The case for prevention
AI is making a difference in preventive healthcare as well. When Satish Saha, a 40-year-old plumber in West Bengal, got his eyes examined at a free check-up camp organised by Bangalore-based Artelus, he was expecting nothing more than a diagnosis of cataract. It turned out to be diabetic retinopathy (DR) — he wasn’t even aware he was diabetic. All diabetic people are susceptible to DR, which can eventually lead to blindness.
Artelus has developed Diabetic Retinopathy Intelligent Screening System Integrated (DRISTi), an AI tool that detects DR with great accuracy in less than three minutes. “TEFLA, our core AI engine and proprietary framework, is trained to read retinal images and detect DR on par with an ophthalmologist,” says Pradeep Walia, founder and director, Artleus, which won the Qualcomm Design in India Challenge in 2018. “DRISTi is a good screening tool, given that most DR cases reach doctors too late,” says Dr Amod Nayak, regional head, clinical service at Dr Agarwal’s Eye Hospital, Bangalore.
Wadhwani AI, too, will soon start testing its smartphone-based anthropometry app, expected to make a huge difference to newborn health in areas where community health workers are often the only medical professionals around. “Forty eight per cent of neonatal deaths in India are linked to low birth weight (under 2.5 kilos). Despite that, most babies are either not weighed or incorrectly weighed,” says Amrita Mahale, product and strategy lead, maternal and child health at Wadhwani AI. “Using our smartphone app, health workers can shoot a short video of the baby, enabling the app to calculate the baby’s weight, length and head circumference. Focused treatment or referral to better facilities can be recommended immediately, depending on the results.”

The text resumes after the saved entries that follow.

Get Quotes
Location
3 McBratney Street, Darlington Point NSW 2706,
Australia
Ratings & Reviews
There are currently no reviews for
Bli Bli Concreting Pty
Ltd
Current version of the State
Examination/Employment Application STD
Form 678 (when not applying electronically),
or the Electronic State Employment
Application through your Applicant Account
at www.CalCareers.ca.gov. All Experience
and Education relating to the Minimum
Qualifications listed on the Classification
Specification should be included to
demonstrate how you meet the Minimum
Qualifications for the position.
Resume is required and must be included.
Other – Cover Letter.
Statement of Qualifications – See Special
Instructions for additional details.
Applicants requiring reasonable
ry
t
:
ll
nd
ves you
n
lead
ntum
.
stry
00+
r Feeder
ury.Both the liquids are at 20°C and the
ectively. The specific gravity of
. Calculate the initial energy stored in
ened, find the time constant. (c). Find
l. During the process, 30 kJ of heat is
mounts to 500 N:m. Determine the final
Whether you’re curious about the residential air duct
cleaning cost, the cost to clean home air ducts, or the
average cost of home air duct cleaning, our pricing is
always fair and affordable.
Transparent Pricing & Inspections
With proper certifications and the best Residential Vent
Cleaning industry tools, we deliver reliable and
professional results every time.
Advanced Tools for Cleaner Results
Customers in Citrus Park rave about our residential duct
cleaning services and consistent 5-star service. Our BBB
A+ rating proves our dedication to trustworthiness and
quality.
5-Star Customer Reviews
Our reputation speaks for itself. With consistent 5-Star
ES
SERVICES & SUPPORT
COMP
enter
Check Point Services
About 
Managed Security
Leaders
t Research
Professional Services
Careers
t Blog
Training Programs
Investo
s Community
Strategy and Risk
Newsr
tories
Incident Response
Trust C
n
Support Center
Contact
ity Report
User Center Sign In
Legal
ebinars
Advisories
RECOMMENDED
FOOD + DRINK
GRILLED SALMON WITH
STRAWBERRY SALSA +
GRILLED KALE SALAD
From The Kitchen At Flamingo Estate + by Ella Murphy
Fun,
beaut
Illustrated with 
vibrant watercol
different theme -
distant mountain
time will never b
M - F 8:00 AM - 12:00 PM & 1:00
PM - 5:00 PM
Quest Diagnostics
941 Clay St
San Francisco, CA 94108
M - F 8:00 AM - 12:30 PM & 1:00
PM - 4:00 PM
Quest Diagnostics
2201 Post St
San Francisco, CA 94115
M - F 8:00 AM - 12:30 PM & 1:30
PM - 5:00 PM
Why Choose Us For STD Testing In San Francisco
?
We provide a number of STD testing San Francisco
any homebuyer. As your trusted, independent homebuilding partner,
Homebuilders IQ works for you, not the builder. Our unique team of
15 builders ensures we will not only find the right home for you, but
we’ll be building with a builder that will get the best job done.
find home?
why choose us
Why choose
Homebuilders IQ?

The first hurdle that any health-tech company faces is that of data collection. To train an AI algorithm, one requires hundreds of thousands of images, and accessing anonymous but reliable data is no mean task. “qXR was trained with nearly 2.5 million X-rays to get to the current, high level of accuracy,” says Rao. Conducting field experiments or even demo runs is a long way away as well. “We had a solution ready in 2016, but the challenge was to make people understand that diabetes could actually lead to blindness. We tested it in free camps and had doctors re-read every patient’s data to validate our findings,” says Rajarajeshwari K, co-founder and director, Artelus. Obtaining certifications is tough, too. “Different countries have different regulatory bodies, and you need to go through each of them. It’s an expensive and time-consuming process. Just an FDA approval, for instance, can cost $300,000 (Rs 2.1 crore),” says Prashant Warier, co-founder and CEO, Qure.ai.
The right talent is also hard to come by. “The number of people capable of building AI is minuscule, and bringing them to the social sector, away from lucrative corporate jobs, is a challenge,” says Anandan. He hopes more will join the field when they see that the work can change lives.